Here's a cute problem that was frequently given by the late Herbert Wilf during his talks.
Problem: Let $A$ be an $n \times n$ matrix with entries from $\{0,1\}$ having all positive eigenvalues. Prove that all of the eigenvalues of $A$ are $1$.
Proof:
Use the AM-GM inequality to relate the trace and determinant.
Is there any other proof?
If one wants to use the AM-GM inequality, you could proceed as follows: Since $A$ has all $1$'s or $0$'s on the diagonal, it follows that $tr(A)\leq n$. Now calculating the determinant by expanding along any row/column, one can easily see that the determinant is an integer, since it is a sum of products of matrix entries (up to sign). Since all eigenvalues are positive, this integer must be positive. AM-GM inequality implies $$det(A)^{\frac{1}{n}}=\left(\prod_{i}\lambda_{i}\right)^{\frac{1}{n}}\leq \frac{1}{n}\sum_{i=1}^{n}\lambda_{i}\leq 1.$$ Since $det(A)\neq 0$, and $m^{\frac{1}{n}}>1$ for $m>1$, the above inequality forces $det(A)=1$. We therefore have equality which happens precisely when $\lambda_{i}=\lambda_{j}$ for all $i,j$. Combining this with the above equality gives the result.

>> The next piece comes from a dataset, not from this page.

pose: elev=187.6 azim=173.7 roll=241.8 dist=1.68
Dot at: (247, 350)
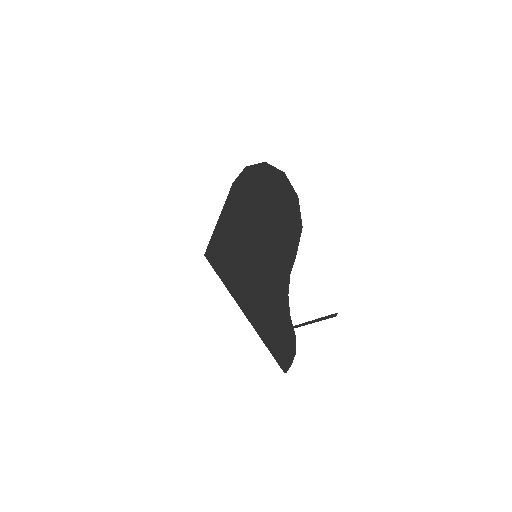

Suppose that A has a column with only zero entries, then we must have zero as an eigenvalue. (e.g. expanding det(A-rI) using that column). So it must be true that in satisfying the OP's requirements we must have each column containing a 1. The same holds true for the rows by the same argument. Now suppose that we have a linear relationship between the rows, then there exists a linear combination of these rows that gives rise to a new matrix with a zero row. We've already seen that this is not allowed so we must have linearly independent rows. I am trying to force the form of the permissible matrices to be restricted enough to give the result. Linear independence of the rows gives us a glimpse at the invertability of such matrices but alas not its diagonalizability. The minimal polynomial $(1-r)^n$ results from upper or lower triangular matrices with ones along the diagonal and I suspect that we may be able to complete this proof by looking at what happens to this polynomial when there are deviations from the triangular shape. The result linked by user1551 may be the key. Trying to gain some intuition about what are the possibilities leads one to match the binomial theorem with Newton's identities: http://en.wikipedia.org/wiki/Newton%27s_identities#Expressing_elementary_symmetric_polynomials_in_terms_of_power_sums
and the fact that the trace must be $n$(diagonal ones) and the determinant 1. I would like to show that any deviation from this minimal polynomial must lead to a non-positive eigenvalue. Two aspects of the analysis, a combinatorial argument to show what types of modifications(from triangular) are permissible while maintaining row/column independence and looking at the geometrical effects of the non-dominant terms in the resulting characteristic polynomials. Maybe some type of induction argument will surface here.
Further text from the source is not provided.